- **WORK TO BE COMPLETED**
Copy the listing exactly; drop the pictures.

- **AVAILABLE DATA**
____________________

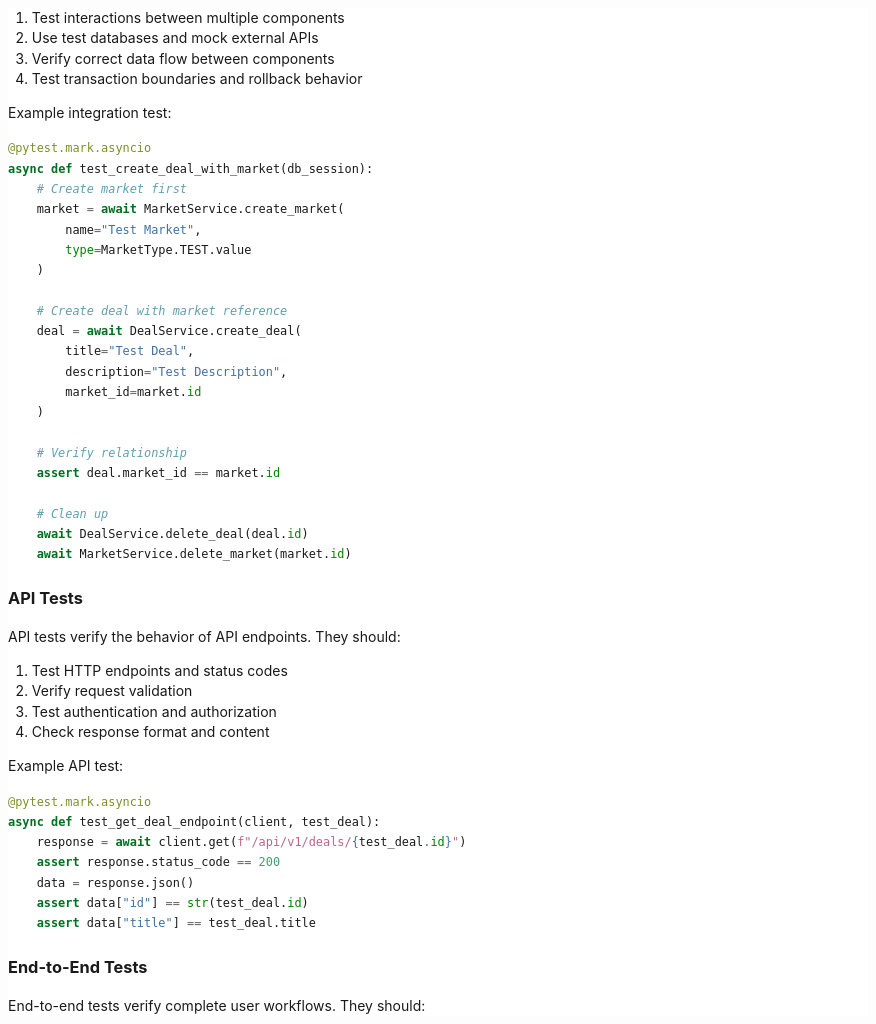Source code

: 1. Test interactions between multiple components
2. Use test databases and mock external APIs
3. Verify correct data flow between components
4. Test transaction boundaries and rollback behavior

Example integration test:
```python
@pytest.mark.asyncio
async def test_create_deal_with_market(db_session):
    # Create market first
    market = await MarketService.create_market(
        name="Test Market",
        type=MarketType.TEST.value
    )
    
    # Create deal with market reference
    deal = await DealService.create_deal(
        title="Test Deal",
        description="Test Description",
        market_id=market.id
    )
    
    # Verify relationship
    assert deal.market_id == market.id
    
    # Clean up
    await DealService.delete_deal(deal.id)
    await MarketService.delete_market(market.id)
```

### API Tests

API tests verify the behavior of API endpoints. They should:

1. Test HTTP endpoints and status codes
2. Verify request validation
3. Test authentication and authorization
4. Check response format and content

Example API test:
```python
@pytest.mark.asyncio
async def test_get_deal_endpoint(client, test_deal):
    response = await client.get(f"/api/v1/deals/{test_deal.id}")
    assert response.status_code == 200
    data = response.json()
    assert data["id"] == str(test_deal.id)
    assert data["title"] == test_deal.title
```

### End-to-End Tests

End-to-end tests verify complete user workflows. They should:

____________________

- **SOLUTION BELOW**
Source code

: 1. Test interactions between multiple components
2. Use test databases and mock external APIs
3. Verify correct data flow between components
4. Test transaction boundaries and rollback behavior

Example integration test:
```python
@pytest.mark.asyncio
async def test_create_deal_with_market(db_session):
    # Create market first
    market = await MarketService.create_market(
        name="Test Market",
        type=MarketType.TEST.value
    )
    
    # Create deal with market reference
    deal = await DealService.create_deal(
        title="Test Deal",
        description="Test Description",
        market_id=market.id
    )
    
    # Verify relationship
    assert deal.market_id == market.id
    
    # Clean up
    await DealService.delete_deal(deal.id)
    await MarketService.delete_market(market.id)
```

### API Tests

API tests verify the behavior of API endpoints. They should:

1. Test HTTP endpoints and status codes
2. Verify request validation
3. Test authentication and authorization
4. Check response format and content

Example API test:
```python
@pytest.mark.asyncio
async def test_get_deal_endpoint(client, test_deal):
    response = await client.get(f"/api/v1/deals/{test_deal.id}")
    assert response.status_code == 200
    data = response.json()
    assert data["id"] == str(test_deal.id)
    assert data["title"] == test_deal.title
```

### End-to-End Tests

End-to-end tests verify complete user workflows. They should:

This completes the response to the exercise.